::: THE DATA

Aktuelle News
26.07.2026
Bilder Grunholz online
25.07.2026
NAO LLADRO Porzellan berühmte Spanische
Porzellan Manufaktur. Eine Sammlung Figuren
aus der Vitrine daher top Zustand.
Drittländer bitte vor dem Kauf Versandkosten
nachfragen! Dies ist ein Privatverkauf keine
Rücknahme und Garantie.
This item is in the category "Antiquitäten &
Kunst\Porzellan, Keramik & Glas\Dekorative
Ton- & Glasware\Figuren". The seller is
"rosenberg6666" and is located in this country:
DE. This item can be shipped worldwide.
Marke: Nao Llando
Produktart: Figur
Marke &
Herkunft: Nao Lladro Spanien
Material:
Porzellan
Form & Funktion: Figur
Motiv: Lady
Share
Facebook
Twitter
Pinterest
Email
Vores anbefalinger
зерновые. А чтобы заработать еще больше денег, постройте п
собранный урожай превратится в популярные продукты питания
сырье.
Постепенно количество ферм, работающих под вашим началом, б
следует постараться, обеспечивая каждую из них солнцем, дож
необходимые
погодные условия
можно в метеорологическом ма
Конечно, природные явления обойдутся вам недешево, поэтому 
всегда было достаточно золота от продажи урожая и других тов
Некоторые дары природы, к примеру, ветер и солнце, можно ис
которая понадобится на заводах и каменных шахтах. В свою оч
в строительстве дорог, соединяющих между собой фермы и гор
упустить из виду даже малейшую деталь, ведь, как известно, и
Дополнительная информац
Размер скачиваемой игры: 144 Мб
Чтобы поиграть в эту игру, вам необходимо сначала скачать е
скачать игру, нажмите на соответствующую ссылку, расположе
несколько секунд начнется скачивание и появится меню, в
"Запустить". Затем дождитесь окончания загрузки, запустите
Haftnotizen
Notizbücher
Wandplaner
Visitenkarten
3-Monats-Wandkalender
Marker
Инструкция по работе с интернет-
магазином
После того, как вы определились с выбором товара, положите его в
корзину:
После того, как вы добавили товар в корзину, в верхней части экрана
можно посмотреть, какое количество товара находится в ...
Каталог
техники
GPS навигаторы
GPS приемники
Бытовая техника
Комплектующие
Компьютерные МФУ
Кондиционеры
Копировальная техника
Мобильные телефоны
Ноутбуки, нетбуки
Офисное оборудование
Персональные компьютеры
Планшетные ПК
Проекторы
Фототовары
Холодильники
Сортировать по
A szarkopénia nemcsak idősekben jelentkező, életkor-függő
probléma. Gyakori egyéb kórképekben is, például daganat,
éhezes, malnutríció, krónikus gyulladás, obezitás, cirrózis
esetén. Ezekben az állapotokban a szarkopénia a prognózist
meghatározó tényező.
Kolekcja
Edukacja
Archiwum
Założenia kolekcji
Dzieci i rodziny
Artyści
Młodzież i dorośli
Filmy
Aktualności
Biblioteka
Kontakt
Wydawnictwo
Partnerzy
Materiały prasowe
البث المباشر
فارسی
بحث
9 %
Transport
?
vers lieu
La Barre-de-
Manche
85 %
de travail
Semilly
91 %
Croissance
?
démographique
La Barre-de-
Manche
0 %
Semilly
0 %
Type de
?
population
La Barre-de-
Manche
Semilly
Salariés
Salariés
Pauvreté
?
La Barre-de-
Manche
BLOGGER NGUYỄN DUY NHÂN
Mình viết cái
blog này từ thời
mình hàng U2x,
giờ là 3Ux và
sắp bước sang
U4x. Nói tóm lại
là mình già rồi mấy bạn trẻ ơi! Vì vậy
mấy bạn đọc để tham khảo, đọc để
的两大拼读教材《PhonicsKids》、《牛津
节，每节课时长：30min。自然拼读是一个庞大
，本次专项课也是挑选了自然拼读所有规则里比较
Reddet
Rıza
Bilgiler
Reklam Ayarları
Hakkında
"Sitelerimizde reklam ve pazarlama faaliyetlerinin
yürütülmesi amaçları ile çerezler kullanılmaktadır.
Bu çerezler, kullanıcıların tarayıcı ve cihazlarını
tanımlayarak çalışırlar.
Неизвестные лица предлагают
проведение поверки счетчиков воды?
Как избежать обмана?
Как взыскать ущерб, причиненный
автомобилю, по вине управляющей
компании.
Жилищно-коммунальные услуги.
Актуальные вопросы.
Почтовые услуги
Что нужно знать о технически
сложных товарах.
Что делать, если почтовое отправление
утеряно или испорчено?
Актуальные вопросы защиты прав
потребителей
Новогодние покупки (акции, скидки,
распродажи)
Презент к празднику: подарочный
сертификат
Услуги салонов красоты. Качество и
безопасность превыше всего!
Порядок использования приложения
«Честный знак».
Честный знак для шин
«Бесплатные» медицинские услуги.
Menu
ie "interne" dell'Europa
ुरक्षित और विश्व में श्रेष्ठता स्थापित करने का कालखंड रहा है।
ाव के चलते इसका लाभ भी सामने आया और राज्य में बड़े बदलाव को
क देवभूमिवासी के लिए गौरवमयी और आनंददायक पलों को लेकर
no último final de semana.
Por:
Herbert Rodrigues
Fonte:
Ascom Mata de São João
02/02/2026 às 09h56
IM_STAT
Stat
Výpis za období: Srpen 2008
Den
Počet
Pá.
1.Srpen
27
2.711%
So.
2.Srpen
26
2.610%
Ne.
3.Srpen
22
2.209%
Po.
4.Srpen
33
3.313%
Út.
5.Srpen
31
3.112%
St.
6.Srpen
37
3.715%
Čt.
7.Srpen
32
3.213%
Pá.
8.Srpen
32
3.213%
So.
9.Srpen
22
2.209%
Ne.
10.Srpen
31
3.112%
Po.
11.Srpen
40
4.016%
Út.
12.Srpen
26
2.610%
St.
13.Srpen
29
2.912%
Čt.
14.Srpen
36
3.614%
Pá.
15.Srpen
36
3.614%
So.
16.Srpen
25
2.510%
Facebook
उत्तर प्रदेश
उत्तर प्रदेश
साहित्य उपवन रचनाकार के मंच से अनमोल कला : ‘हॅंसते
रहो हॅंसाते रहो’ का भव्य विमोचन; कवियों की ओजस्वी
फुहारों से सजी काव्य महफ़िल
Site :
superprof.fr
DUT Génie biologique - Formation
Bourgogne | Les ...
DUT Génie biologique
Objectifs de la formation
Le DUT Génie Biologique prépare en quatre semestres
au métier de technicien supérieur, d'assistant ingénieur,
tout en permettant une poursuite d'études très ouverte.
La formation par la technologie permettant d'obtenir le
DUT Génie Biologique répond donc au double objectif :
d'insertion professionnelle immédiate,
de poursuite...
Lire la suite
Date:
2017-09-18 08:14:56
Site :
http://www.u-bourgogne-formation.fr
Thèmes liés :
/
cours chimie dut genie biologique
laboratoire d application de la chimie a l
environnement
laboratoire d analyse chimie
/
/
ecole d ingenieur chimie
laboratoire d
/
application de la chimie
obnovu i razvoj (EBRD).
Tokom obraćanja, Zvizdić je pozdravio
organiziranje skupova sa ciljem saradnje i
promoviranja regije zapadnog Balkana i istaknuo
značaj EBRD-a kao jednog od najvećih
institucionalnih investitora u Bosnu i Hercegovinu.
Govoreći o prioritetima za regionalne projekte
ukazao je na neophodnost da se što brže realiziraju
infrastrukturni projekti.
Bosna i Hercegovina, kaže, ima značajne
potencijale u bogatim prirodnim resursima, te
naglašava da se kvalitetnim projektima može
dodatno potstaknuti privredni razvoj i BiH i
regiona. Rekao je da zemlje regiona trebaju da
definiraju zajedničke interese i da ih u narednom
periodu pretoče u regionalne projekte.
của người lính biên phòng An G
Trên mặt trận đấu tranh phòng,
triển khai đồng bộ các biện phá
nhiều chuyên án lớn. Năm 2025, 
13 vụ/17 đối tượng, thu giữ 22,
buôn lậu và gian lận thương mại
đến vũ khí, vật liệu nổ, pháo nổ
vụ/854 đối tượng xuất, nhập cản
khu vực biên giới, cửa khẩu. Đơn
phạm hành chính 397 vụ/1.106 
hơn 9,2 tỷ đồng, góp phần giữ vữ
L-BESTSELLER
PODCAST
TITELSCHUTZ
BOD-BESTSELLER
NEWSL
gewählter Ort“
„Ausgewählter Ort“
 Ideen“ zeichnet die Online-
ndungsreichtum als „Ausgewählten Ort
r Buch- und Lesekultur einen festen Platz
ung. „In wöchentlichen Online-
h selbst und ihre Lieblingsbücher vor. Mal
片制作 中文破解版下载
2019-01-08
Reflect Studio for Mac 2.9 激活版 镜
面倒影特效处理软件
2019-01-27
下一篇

::::::

→ **TO DO**: Look through the data above for the word "скачать". Report each line where it occurs.

→ **OUTPUT BELOW**:
Чтобы поиграть в эту игру, вам необходимо сначала скачать е
скачать игру, нажмите на соответствующую ссылку, расположе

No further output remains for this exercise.